Let’s now look at some of the tradeoffs across different methods

  • Method 1 - This method is the easiest to set up because of the minimal number of services interacting but it will not scale when very large amount of logs are being sent for processing. This method might be sufficient if you have very few accounts and logs.

  • Method 2 - This method requires the setup of SQS. It allows for the decoupling of producers and consumers. This allows for log processing functions to scale independently. The cost might be higher than method-1 because of the SQS along with increased complexity. Another disadvantage is that the messages are removed from the queue once they are read, providing no scope for retention. There is also a lack of continuous monitoring of CloudWatch metrics for the SQS. As of writing this blog, CloudWatch metrics for SQS are available only at intervals of 5 min.
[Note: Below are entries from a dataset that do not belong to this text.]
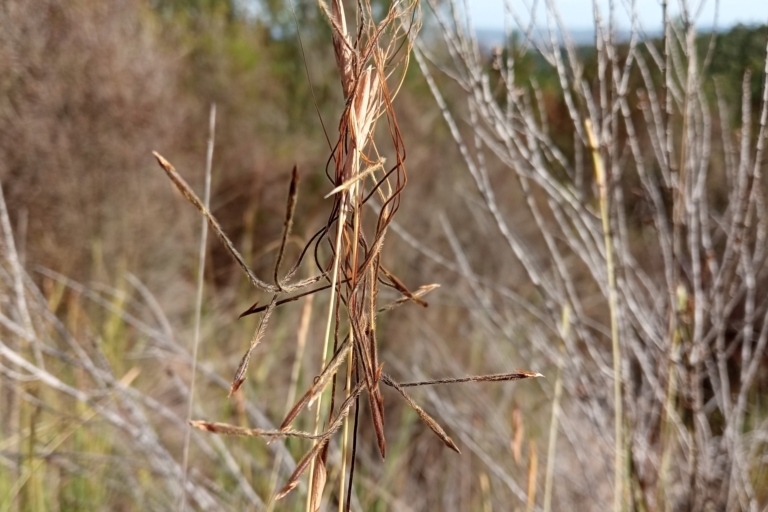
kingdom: Plantae
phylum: Tracheophyta
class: Liliopsida
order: Poales
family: Poaceae
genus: Heteropogon
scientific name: Heteropogon contortus
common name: Tanglehead
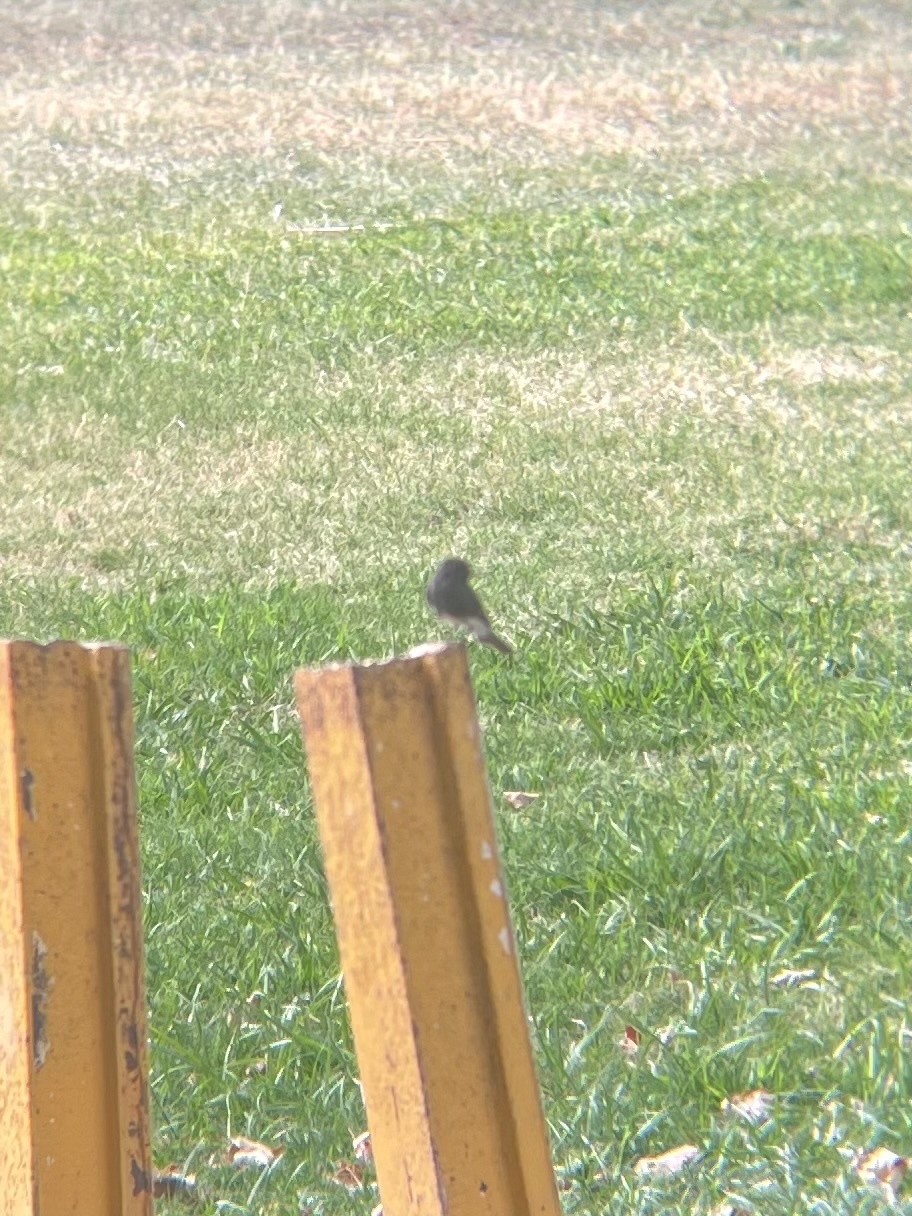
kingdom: Animalia
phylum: Chordata
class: Aves
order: Passeriformes
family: Tyrannidae
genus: Sayornis
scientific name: Sayornis nigricans
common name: Black phoebe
  • Method 3 - This method requires the setup of Kinesis Data Stream and Firehose. It allows for multiple producers and consumers. It provides a retention period and the ability to add multiple consumers. But it increases the complexity drastically. Modifying the number of shards after provisioning of the KDS stream is tricky and requires some advanced knowledge of how streams operate. The cost also increases because of 2 additional services being added to the log processing workflow.

Conclusion

Central logging is required when the number of cloud accounts starts increasing. This provides the SecOps teams an easier way to analyze data from multiple sources for managing security, compliance and application analytics.

AWS lambda usually is used for log processing because of its event-based nature (Does not need a VM or container to be running if logs aren’t there to process). It comes with its limitations.

Since events in the multi-account environment tend to increase exponentially, a scalable and real-time data stream is needed for shorter detection periods. This is provided by services like AWS Kinesis.